Knowing the direction Qubes want to take, I will. Not knowing what
direction Qubes is taking, raising UX-issues in a security-project would
have felt out of place.

> I've seen some users written bash completion plugins for qvm-* commands.
> We'd need to integrate one.
Yes. I know, but I take dom0-security very serious and working through a
lot of code is tedious.

> Well, actually DispVMs with auto_cleanup=False are quite useful too. For
> example as sys-usb or sys-firewall
I stand corrected!
>> qvm-run --dispvm [dvm-template] CMD
>> fails too often and without obvious reasons for me to count. (Guess it's
>> a RAM-problem.)
> Oh, indeed after printing "Not enough memory to start domain 'disp...'"
> there is a bunch of garbage messages.
It's not even that, most commonly it starts and halts again, no reason
given. I'll write a more detailed issue.

>> qubes-global-settings can't be used from the commandline but opens
>> GUI-window.
> Command line equivalent is qubes-prefs.
Not entirely. dom0 memory boost, minimal qube memory and dom0 UpdateVM
don't exist in qube-prefs (though I guess dom0 UpdateVM maps to
updatevm? I would expect the former to be used exclusively for dom0, the
latter as update-proxy); there is "check_updates_vm" in qubes-prefs, but
"Check for dom0 updates" and "Check for qube updates by default" in
qubes-global-settings. On the other hand, there are many settings in
qubes-prefs. I would not have intuitively thought qubes-prefs to be
intended as CLI-global-settings.

>> qvm-copy now opens a window that needs interaction. This is awful for
>> copying many files, VM-name has to be typed for every file. Not to
>> mention I had some automated scripts that copied some files which are
>> now much more cumbersome as well.
>
> But even for old "qvm-copy-to-vm" you've got GUI window to confirm the
> operation.
And it was just that. I could let my script choose VMs, glance the
window and hit enter. Now I have to know what vm to type in. (I echo the
VM-name before qvm-copy)

> For automated operations, you can edit qrexec policy for qubes.Filecopy
Which would be fine for single-purpose VM-interaction. I had one VM
dedicated to ssh-ing my work-server, while also having a backup-VM and
general-purpose development-VM. So after doing some coding, I would want
to copy my work to backup and work. Since development has all sorts of
weird tools installed (node), I wouldn't want it to generally talk to
other VMs without me knowing. And since what files to transfer depends
on the project, a dom0-script makes little sense. (Yes, I could
implement a whole qrexec-service, but again, I criticise usability, not
possibility)

>
>>> -> qvm-usb to assing usb devices
>> This was the big improvement (for me) in Qubes 3.2. Credit where credit
>> is due, this is awesome!
>
>> qvm-block on the other hand ...
>> - no attaching of image-files anymore (used to do my backups that way)
>
> You can, if you attach it to loop device first (losetup in that VM).
Thanks, tried mount to create loopback devices, didn't work, gave up.
Move it from the "impossible" to the "cumbersome" bin. I'll write an issue.
>> - detaching requires full path as well (horrible if blockdevice is in
>> dispvm)
>
> What do you mean?
Qubes 3.2:
qvm-block -a work disp1:dm-1
qvm-block -d work

Qubes 4.0:
qvm-block a work disp7592:dm-0
qvm-block d work disp7592:dm-0

I need to type in the whole device-path. If the device exists in a
dispVM (which I do quite often to decrypt drives), I have to figure out
the random 4 digits of the specific dispVM that's holding the drive.

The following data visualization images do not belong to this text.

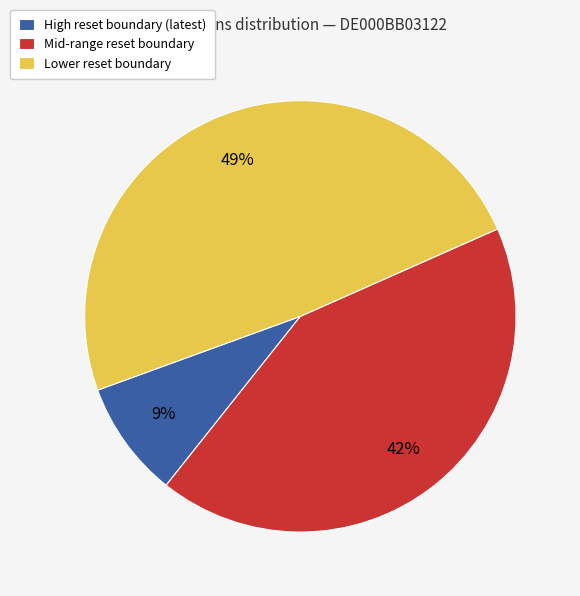

Combined, do Lower reset boundary and Mid-range reset boundary account for over 50%?

Yes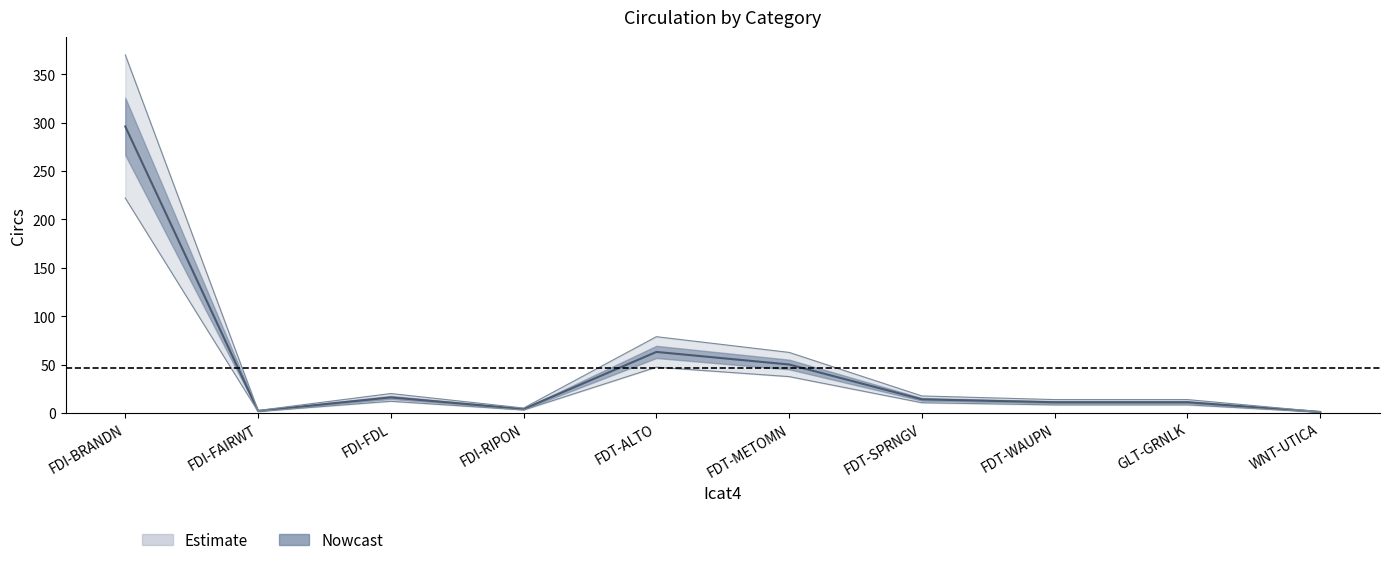

True or false: there are more than 1 points higher than both neighbors.

True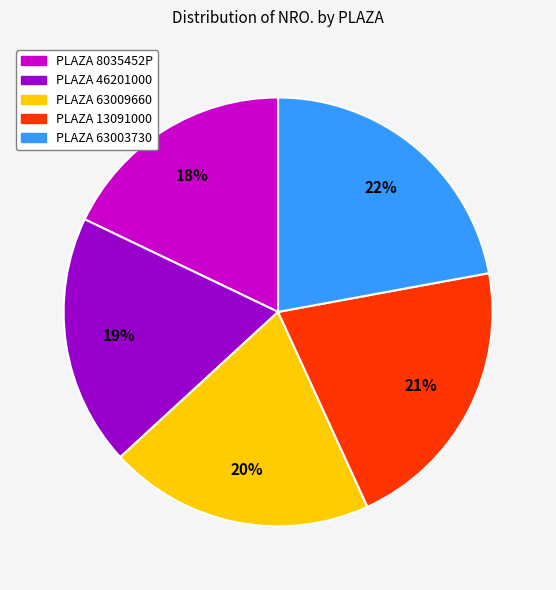

To the nearest percent, what is the average slice percentage?

20%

>> - documentation of features is especially lacking (e.g. could do
>> qvm-block [TARGET] [SOURCE] -f xvdz, now frontend-device is a feature of
>> qvm-device I have to look up how to use every time I need it.)
>
> You mean the option is named "-o frontend-dev=xvdz" instead now of "-f xvdz"?
> We can add an alias for that...
That would be great! But furthermore, qvm-block --help doesn't tell me
this is possible. man qvm-block opens man qvm-device instead
(confusing). The command is specified as
"qvm-device [options] DEVICE_CLASS ..."
Later on, the description of device_class "block" reads "available
options: -frontend-dev ..."
But instead of accepting "frontend-dev" as option ("qvm-device
frontend-dev xvdz block ...", I have to use the option "--option". This
is frustratingly confusing.

So much for Qubes CLI. As mentioned before, I'll write some issues.